Это ведь для нас 1 сентября 1939 года началась Вторая мировая война. Для них, живших в то время в СССР, началась мелкая и совершенно закономерная заварушка в Европе: панская Польша наконец получила по зубам от нацистской Германии, буржуазные Франция и Великобритания теперь должны были помогать ей войсками, направленными через нейтральную Румынию. Кто победит в этой войне, было решительно неизвестно, в любом случае Гитлера, с которым мудрый Сталин договорился о ненападении и экономических связях, ждала большая трепка. СССР, на который уже напали японцы, счастливо избежал европейской войны. И все знали, как это будет выглядеть на годы вперед, — благо образцы были у всех перед глазами, и это были испанская и китайская гражданские войны, пусть кровавые и страшные, но происходившие где-то не тут. Будут зверства — о них будут писать газеты. Будут герои — мы увидим их на трибунах в Кремле. Будут сражения — очень далеко.
15 сентября 1939 года японское правительство подписало перемирие с русскими. 16 сентября окруженные японские войска на Халхин-Голе перестали стрелять. 17 сентября 1939 года советские войска пересекли восточную границу Польши и начали войну с уже обескровленной польской армией и корпусами погранстражи.

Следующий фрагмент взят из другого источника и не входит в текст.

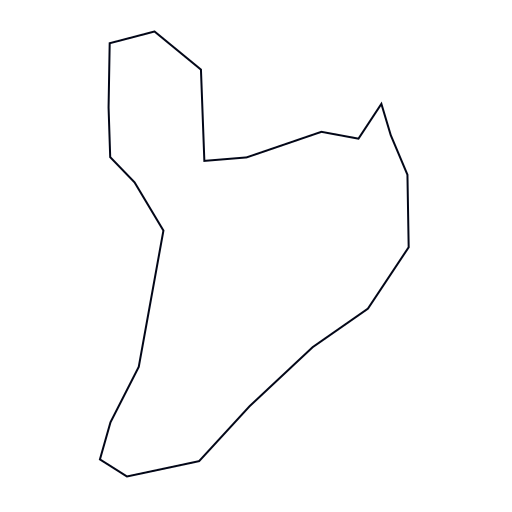 map outline of Three Kings Islands (Robinson projection), rotated 271°
{"feature_id": "NZL-5476", "entity_name": "Three Kings Islands", "entity_type": "state/province", "adm_level": 1, "iso_a3": "NZL", "parent_name": "New Zealand", "parent_adm1": "", "projection": "robinson", "projection_center": [172.139, -34.157], "detail": "fine", "context": "isolated", "style": "outline", "palette": "ink", "viewbox_px": 512, "rotation_deg": 271, "n_neighbors": 0, "source": "natural_earth", "source_scale": "10m", "svg_char_len": 450}
<svg xmlns="http://www.w3.org/2000/svg" viewBox="0 0 512 512"><g transform="rotate(271 256 256)"><path d="M352.3,108.5L402.0,106.0L466.2,106.0L478.7,150.6L441.4,197.7L350.2,202.7L354.4,244.8L381.3,319.2L375.1,356.4L410.3,378.7L379.2,388.6L339.9,406.0L267.4,408.5L205.3,368.8L165.9,314.3L105.8,252.3L49.9,202.7L33.3,130.8L49.9,103.5L87.2,113.4L143.1,140.7L279.8,163.0L327.5,133.3L352.3,108.5Z" fill="none" stroke="#020617" stroke-width="2"/></g></svg>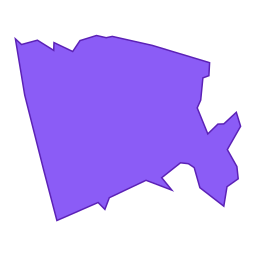 Baldwin, Georgia, United States of America (orthographic projection)
{"feature_id": "52423323B1932057307983", "entity_name": "Baldwin", "entity_type": "district", "adm_level": 2, "iso_a3": "USA", "parent_name": "United States of America", "parent_adm1": "Georgia", "projection": "orthographic", "projection_center": [-83.204, 33.058], "detail": "fine", "context": "isolated", "style": "filled", "palette": "violet", "viewbox_px": 256, "rotation_deg": 0, "n_neighbors": 0, "source": "geoboundaries", "source_scale": "gbopen_adm2", "svg_char_len": 596}
<svg xmlns="http://www.w3.org/2000/svg" viewBox="0 0 256 256"><path d="M223.8,206.2L227.0,186.7L238.2,178.8L236.9,166.6L227.3,149.6L240.6,126.3L236.3,112.3L223.8,123.9L217.9,124.1L207.8,133.9L197.2,107.9L200.7,100.1L202.9,77.9L208.9,75.7L209.6,62.7L152.3,45.4L112.3,36.4L106.2,37.7L96.5,35.5L80.0,40.6L72.7,51.5L54.0,42.6L53.7,50.4L37.4,40.2L21.5,44.5L15.4,38.9L24.7,95.0L35.7,138.5L43.7,170.1L56.9,220.5L98.1,202.5L104.9,209.4L109.3,197.7L146.0,180.3L171.8,190.1L161.7,177.7L180.5,162.8L188.4,163.7L194.2,167.6L199.9,187.7L223.8,206.2Z" fill="#8b5cf6" stroke="#5b21b6" stroke-width="1.5"/></svg>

Ни о секретных протоколах к пакту Молотова — Риббентропа, ни о предстоящей зимней войне с Финляндией, ни о будущем Греции и Югославии, ни о Катыни, ни о десятках миллионов уже приговоренных к смерти солдат будущей действительно большой войны во всем мире от Пиренеев до Соломоновых островов, ни о холокосте никто тогда не знал. Но я уверен: все, кого это коснется, — от львовских украинцев до гданьских немцев, от белорусских евреев до словацких цыган, от русских в Праге до англичан во Флоренции — 17 сентября 1939 года не то чтобы знали, но точно чувствовали, что с этого момента все, что шло не так, пойдет совсем не так. А как — даже и думать невозможно. Во всяком случае, невозможно, чтобы русские были во Львове — а война где-то далеко. Война здесь, и смерть тоже здесь.
И они были правы, и мы теперь знаем, что они были правы непоправимо. Первые фотокопии приложений к пакту Молотова — Риббентропа опубликованы в 1948 году, и не осталось предположений, только истина: за одним компромиссом с принципами всегда следует больший и более страшный. То, что нам хочется считать «конечной справедливостью», оплачено тем, что по отношению к погибшим эту справедливость поддерживать не обязательно. Политика ничуть не более грязное дело, чем любое другое, грязным его делает лишь неспособность политиков честно и буквально придерживаться набора простых и общеизвестных принципов.
Например, таких: первый шаг всегда важен, но окончательным движение становится со второго. 1 сентября 1939 года Германией в Европе начато то, что 17 сентября 1939 года было поддержано СССР и стало в итоге Второй мировой, одной из самых бесчестных войн в истории, если мы верим, что существуют честные войны. Кому только не пришлось убедиться в этой бесчестности! Но они — они могли тогда только догадываться. Мы находимся в лучшем положении, поэтому не имеем права на догадки. Что произошло 17 сентября 1939 года — уже можно знать точно.
Свобода неволи. Что делать в обстоятельствах несвободы
Журналистике, как и любой другой деятельности, нужен потребитель, а потребителем новостей, в общем, может быть только человек, имеющий возможность сделать выбор. Достойная доверия информация нужна на участке для голосования, в магазине или при поиске жилья; для всего прочего существует художественная литература, пусть даже напечатанная на газетной полосе. Когда поход на избирательный участок не влияет на персональный состав власти, политические новости теряют смысл. Когда предприниматели не могут заключать рыночные сделки, им становятся не нужны новости компаний и рынков. Когда переезд в другой район отнимает годы жизни и сулит неприятности с пропиской — зачем знать, сколько там кинотеатров и какая преступность. Даже социальная журналистика теряет смысл, если желающие помочь не имеют такой возможности, а имеющие возможность не желают помочь. Чем меньше у человека свободы, тем меньше ему нужно новостей.
По мере того как информация становится никому не нужна, ломается и нормальный механизм ее производства и распространения. Действующие лица говорят только то, что позволено, а сами их слова теряют смысл уже в прямом семантическом отношении. Ложь не наказывается, правду невозможно сформулировать, а любое мнение — в отсутствие конкуренции идей — едва слышно за пять шагов, даже если орать ором. Не повод, конечно, молчать, но многих демотивирует. Получается порочный круг, из которого непросто найти выход.